### [DESCRIZIONE DEL COMPITO]
Ricopia senza modifiche il passo del testo sul Babel Festival che va da "Istantaneamente ogni cosa" fino a "le macerie mirabolanti." compreso.

### [TESTO DA ANALIZZARE]
============================================================
Elisabetta Bartuli “Babel Festival”

Babel Babele Babel Babele

Elisabetta Bartuli
“Babel Festival”
Bellinzona, dal 10 al 12 settembre 2021
Festival di letteratura e traduzione

https://www.babelfestival.com/

Bellinzona | 10/11/12 settembre 2021
Il mito di Babele ci parla della perdita della lingua unica e della confusione di tutte le lingue.
Istantaneamente ogni cosa e ogni idea assunsero una pluralità di nomi, gli uomini si dispersero e la torre sovradimensionata, simbolo della loro visione e della loro arroganza, rimase in balia dell’ombra smisurata che ne anticipa la distruzione.
Il mito di Babele ci parla della dispersione dei figli degli uomini sulla faccia di tutta la terra. L’impero babilonese si estendeva da Babele a un gran numero di stati moderni, tra cui l’Iraq, l’Iran, il Libano, la Siria, la Palestina e la Turchia, paesi che oggi conoscono fortissime diaspore, in buona parte connesse a un altro grande crollo, quello delle Torri gemelle a New York.
A vent’anni esatti dall’11 settembre 2001, BabelBabele osserva le più alte costruzioni dell’immaginazione, i loro crolli e le macerie mirabolanti.
BabelBabele segue la dispersione e la diaspora, nell’antichità come oggi, delle popolazioni e delle lingue, e lungo i loro tragitti divina il nostro presente.
============================================================
### [MATERIALE FORNITO]
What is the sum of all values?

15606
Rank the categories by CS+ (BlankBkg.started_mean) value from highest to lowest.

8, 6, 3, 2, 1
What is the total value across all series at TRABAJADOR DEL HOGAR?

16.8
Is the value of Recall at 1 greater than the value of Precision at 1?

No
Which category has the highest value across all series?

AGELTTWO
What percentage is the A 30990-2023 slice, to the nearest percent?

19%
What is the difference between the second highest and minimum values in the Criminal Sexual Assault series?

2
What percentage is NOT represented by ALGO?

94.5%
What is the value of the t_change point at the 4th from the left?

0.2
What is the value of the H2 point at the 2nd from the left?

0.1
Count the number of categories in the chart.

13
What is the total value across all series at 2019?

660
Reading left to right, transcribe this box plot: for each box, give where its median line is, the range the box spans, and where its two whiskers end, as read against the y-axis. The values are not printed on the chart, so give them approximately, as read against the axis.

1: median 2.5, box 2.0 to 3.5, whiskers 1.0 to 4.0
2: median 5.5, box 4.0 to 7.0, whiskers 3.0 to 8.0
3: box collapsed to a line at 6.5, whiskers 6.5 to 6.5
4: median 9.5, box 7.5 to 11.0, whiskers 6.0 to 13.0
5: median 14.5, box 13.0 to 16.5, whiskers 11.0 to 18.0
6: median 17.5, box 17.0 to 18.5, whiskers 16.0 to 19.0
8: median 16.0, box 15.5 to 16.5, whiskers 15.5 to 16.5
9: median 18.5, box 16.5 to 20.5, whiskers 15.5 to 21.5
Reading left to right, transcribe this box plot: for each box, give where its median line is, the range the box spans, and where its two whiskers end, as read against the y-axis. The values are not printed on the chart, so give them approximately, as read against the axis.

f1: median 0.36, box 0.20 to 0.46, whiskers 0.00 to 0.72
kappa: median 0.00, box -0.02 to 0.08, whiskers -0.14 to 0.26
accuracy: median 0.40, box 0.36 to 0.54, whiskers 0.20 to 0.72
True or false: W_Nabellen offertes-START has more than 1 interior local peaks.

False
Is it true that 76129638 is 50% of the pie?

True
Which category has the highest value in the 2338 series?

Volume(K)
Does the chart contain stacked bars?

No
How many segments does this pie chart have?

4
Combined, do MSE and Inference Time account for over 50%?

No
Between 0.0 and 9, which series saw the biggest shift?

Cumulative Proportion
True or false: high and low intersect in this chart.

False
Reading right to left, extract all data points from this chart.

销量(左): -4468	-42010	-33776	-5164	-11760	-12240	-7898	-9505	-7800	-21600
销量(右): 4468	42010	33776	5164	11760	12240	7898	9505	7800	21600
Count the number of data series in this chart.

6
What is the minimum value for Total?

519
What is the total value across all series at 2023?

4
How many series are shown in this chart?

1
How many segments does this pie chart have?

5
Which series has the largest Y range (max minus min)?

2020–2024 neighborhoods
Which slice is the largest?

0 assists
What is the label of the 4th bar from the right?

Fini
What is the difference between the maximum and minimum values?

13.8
============================================================
### [RISPOSTA]
Istantaneamente ogni cosa e ogni idea assunsero una pluralità di nomi, gli uomini si dispersero e la torre sovradimensionata, simbolo della loro visione e della loro arroganza, rimase in balia dell’ombra smisurata che ne anticipa la distruzione.
Il mito di Babele ci parla della dispersione dei figli degli uomini sulla faccia di tutta la terra. L’impero babilonese si estendeva da Babele a un gran numero di stati moderni, tra cui l’Iraq, l’Iran, il Libano, la Siria, la Palestina e la Turchia, paesi che oggi conoscono fortissime diaspore, in buona parte connesse a un altro grande crollo, quello delle Torri gemelle a New York.
A vent’anni esatti dall’11 settembre 2001, BabelBabele osserva le più alte costruzioni dell’immaginazione, i loro crolli e le macerie mirabolanti.